Setting up from scratch - Looking for help (ISO9001 / ISO13485)

W

whelmed

My company is a start-up starting from scratch. We've been working for baout 4 years now, but in the next 2 years the goal is to become ISO 9001/13485 certified.

There are only 4 of us and we are all pretty much flying blind when it comes to ISO Specs.

Is there a DIY guide, or good books that someone can recommend?
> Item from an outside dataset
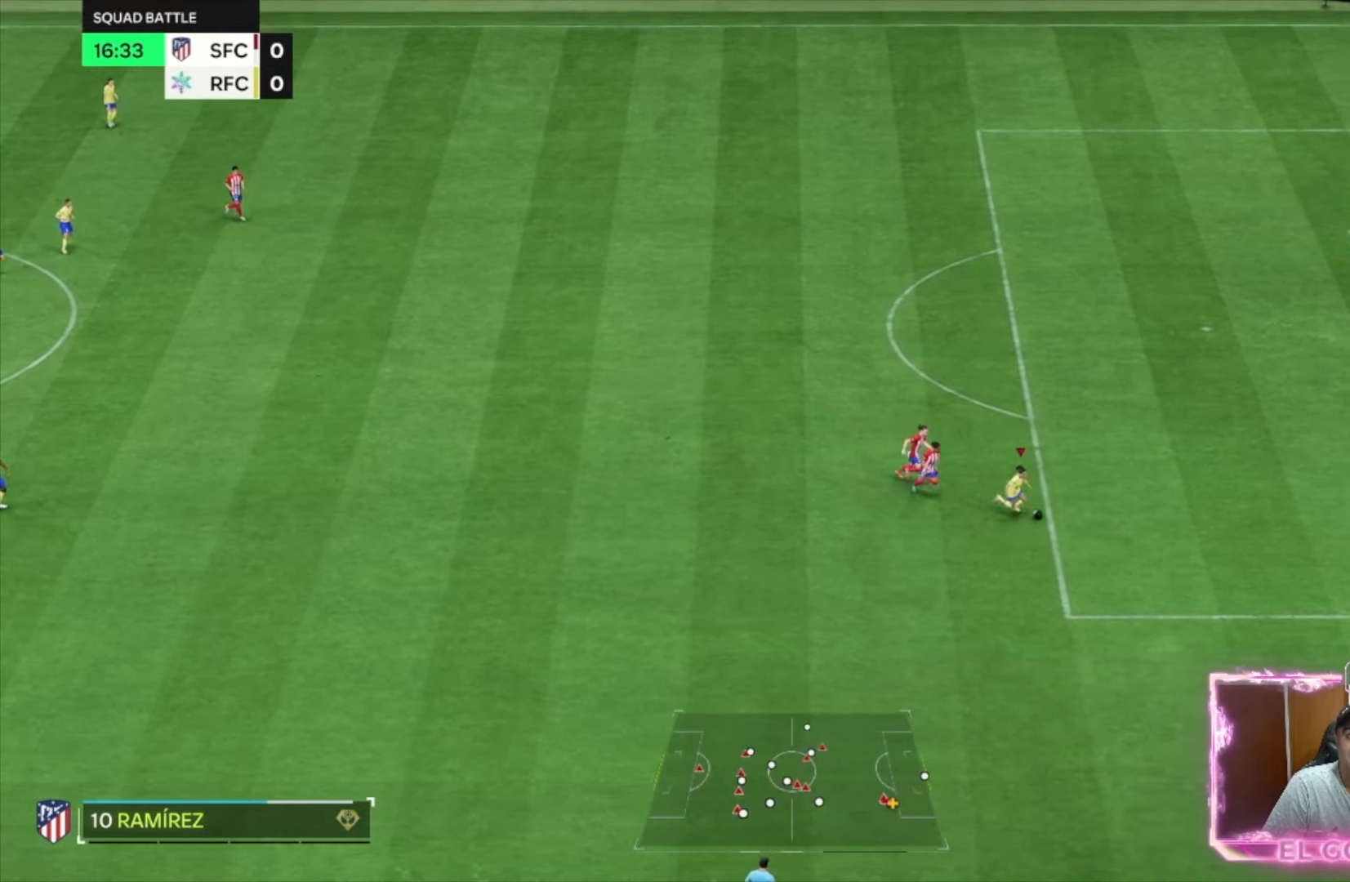
{"buttons": ["R1"], "left_stick": "down-right", "right_stick": "center", "events": []}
I've had a lot of experience in companies that are ISO certified in both of these, but never to set it up.

Thanks so much!
 

TPMB4

Quite Involved in Discussions
Re: Setting up from scratch, looking for help (9001 / 13485)

When I was new to quality role (still a novice) I went down the book route. Got a reasonable book on ISO9001 (well thought it was at the time). I must admit I never really use it now. I guess the best book is the standard itself and this forum. Feel free to ask questions here as it really is a good way to learn, from those who have traveled the path before you.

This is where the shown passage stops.